During the early days of his premiership, Netanyahu did keep
his word, sending representatives to meet with Arafat and
his aides, and appointing several senior members of the
government who were known as supporters of the peace
process. However, he was still weighed down, morally and
electorally, by various ministers and government members
from his own party, as well as members of his right-wing
coalition, along with settler representatives (Yesha Council
and Yesha Rabbinical Council). They believed Netanyahu
owed them a moral debt that should not be violated. This
was a delicate line to tread, especially when considering
Netanyahu's ideological upbringing, and the increasing
commitment of the US president to furthering the process,
particularly after Rabin's assassination.

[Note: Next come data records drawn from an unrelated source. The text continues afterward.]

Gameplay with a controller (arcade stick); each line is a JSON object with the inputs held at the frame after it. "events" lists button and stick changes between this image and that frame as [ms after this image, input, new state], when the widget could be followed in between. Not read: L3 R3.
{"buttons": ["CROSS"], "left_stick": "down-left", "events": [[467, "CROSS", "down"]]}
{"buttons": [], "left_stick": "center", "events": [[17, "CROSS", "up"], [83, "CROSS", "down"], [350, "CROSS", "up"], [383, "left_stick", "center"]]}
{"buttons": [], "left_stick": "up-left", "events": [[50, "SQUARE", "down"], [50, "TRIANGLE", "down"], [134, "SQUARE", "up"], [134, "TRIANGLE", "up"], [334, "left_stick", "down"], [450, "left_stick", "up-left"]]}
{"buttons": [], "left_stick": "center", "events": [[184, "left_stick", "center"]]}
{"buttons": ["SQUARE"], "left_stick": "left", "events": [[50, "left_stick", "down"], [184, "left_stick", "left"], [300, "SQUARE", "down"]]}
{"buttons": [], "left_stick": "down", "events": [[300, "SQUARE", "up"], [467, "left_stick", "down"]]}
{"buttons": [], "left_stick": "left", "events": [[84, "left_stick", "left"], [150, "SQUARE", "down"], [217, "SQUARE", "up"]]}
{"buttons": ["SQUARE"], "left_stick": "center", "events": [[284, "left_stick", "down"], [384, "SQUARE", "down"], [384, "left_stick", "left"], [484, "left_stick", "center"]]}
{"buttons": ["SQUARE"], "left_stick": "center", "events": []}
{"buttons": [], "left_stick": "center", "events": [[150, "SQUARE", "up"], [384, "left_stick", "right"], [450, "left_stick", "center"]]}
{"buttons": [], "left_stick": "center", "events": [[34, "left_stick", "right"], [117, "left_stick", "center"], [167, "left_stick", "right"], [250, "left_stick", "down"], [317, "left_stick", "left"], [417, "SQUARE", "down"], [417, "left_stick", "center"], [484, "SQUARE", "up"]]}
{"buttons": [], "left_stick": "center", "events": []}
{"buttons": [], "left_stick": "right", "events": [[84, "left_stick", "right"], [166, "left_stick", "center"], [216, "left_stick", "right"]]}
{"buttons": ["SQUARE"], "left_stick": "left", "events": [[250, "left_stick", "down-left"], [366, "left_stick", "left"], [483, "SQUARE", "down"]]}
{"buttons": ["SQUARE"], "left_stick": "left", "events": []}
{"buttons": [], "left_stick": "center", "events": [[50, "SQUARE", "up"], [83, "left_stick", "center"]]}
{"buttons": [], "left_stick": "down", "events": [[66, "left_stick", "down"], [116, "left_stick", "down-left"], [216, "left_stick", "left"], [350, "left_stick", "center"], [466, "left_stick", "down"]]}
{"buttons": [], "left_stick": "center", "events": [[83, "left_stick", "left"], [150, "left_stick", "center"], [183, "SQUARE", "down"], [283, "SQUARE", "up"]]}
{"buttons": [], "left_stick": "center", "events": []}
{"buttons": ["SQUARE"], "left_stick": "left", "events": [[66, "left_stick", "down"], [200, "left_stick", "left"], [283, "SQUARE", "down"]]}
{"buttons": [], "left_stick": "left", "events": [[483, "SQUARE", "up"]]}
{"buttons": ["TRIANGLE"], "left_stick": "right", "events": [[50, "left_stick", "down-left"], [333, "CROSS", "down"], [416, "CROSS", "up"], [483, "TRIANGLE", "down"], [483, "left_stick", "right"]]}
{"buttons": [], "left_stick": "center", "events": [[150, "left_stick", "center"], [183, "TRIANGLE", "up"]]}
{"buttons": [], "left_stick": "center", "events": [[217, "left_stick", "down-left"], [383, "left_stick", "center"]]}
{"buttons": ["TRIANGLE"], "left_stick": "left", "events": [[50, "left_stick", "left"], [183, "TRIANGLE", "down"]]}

The pressure from the US (especially after the Western Wall
Tunnel riots), the construction on Har Homa, and the continued
expansion of Jewish settlements – all brought Netanyahu to
vacillate back and forth, resulting in two major outcomes:
• Political instability of his government and coalition.
• Increasing distrust on the Palestinian side.
The Palestinians continued the suicide bombings, although
on a much smaller scale, producing two effects: further
undermining the trust of the Israeli public in the Oslo process
(although the polls demonstrate they continued to score the
general Peace Index highly), and providing more arguments/
justifications for anyone opposing the process, including
PM Netanyahu.
The Palestinians, with Arafat in the lead, remained obtuse
to the incredible sensitivity of the Israeli public to personal
security. Arafat, with no true comprehension of how Israelis
viewed these bombings, failed to consider how they would
react. With few options, Israel had no recourse but to institute
a more severe security policy (arrests, curfews, roadblocks,
blockades, and forbidding entrance into the country), a
response that only aggravated the Palestinian public and
worsened their situation, and was even more detrimental
to the process.
In the times Netanyahu did try to push forward with the
process, he favored pushing for a permanent agreement, in
contrast to Arafat – who preferred (in fact, insisted) that all
interim agreement conditions must first be met (the 3-stage
IDF withdrawal). What were the interests of each party?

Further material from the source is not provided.